Oracle Endeca Server support for the Unicode Standard version 4.0 allows an Endeca data domain to process and serve data in many of the world’s languages.
At either data ingest time (or later via a Configuration Web Service operation), you can specify that a given standard attribute will use internationalized data when it is provided in a native encoding. At query time, you can specify the language to be used for the record search or value search.
For more information about the Unicode Standard and character encoding, see http://unicode.org.
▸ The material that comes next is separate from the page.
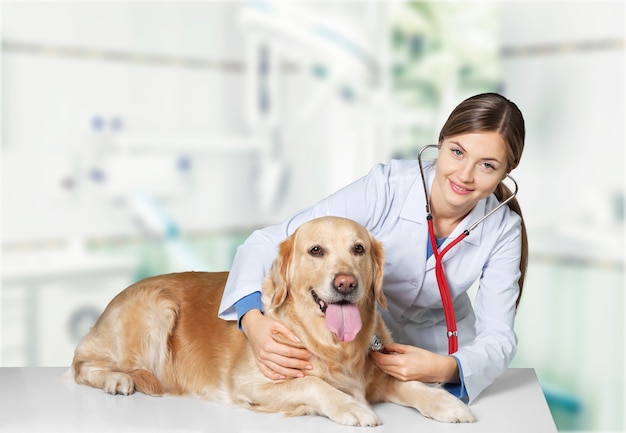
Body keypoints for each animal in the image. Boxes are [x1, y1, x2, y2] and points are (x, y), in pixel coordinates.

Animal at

Feature | Language support |
---|---|
Auto-correction spelling | Language-specific auto spelling correction is available for supported languages (i.e., spelling dictionaries are available for all supported languages). |
Stemming | Language-specific stemming is available for all supported languages. |
Did You Mean (DYM) suggestions | Language-specific DYM is available for all supported languages. |
Snippeting | Available for all supported languages. |
Thesaurus | One language-agnostic thesaurus is available for use with queries in any of the supported languages (i.e., language-specific thesauruses are not supported). |
Search characters | Available only for the unknown language identifier. |
Stop words | Available only for the unknown language identifier. |
Language auto-detection | Auto-detection of languages at ingest or query time is not supported. The user must explicitly specify the language for the PDR or the query. |
Language collation | Language-specification collation (sorting) is not available for the supported languages. |
Diacritic folding is the default behavior for all supported languages (including "unknown") during record searches. This feature is the automatic mapping of ISO-Latin1 international characters to ASCII equivalents in record search queries. It basically ignores character accents so that search queries containing international characters will match against Anglicized result text. For example, an English query for "café" will match "café" in records. Note that you cannot disable this diacritic folding behavior.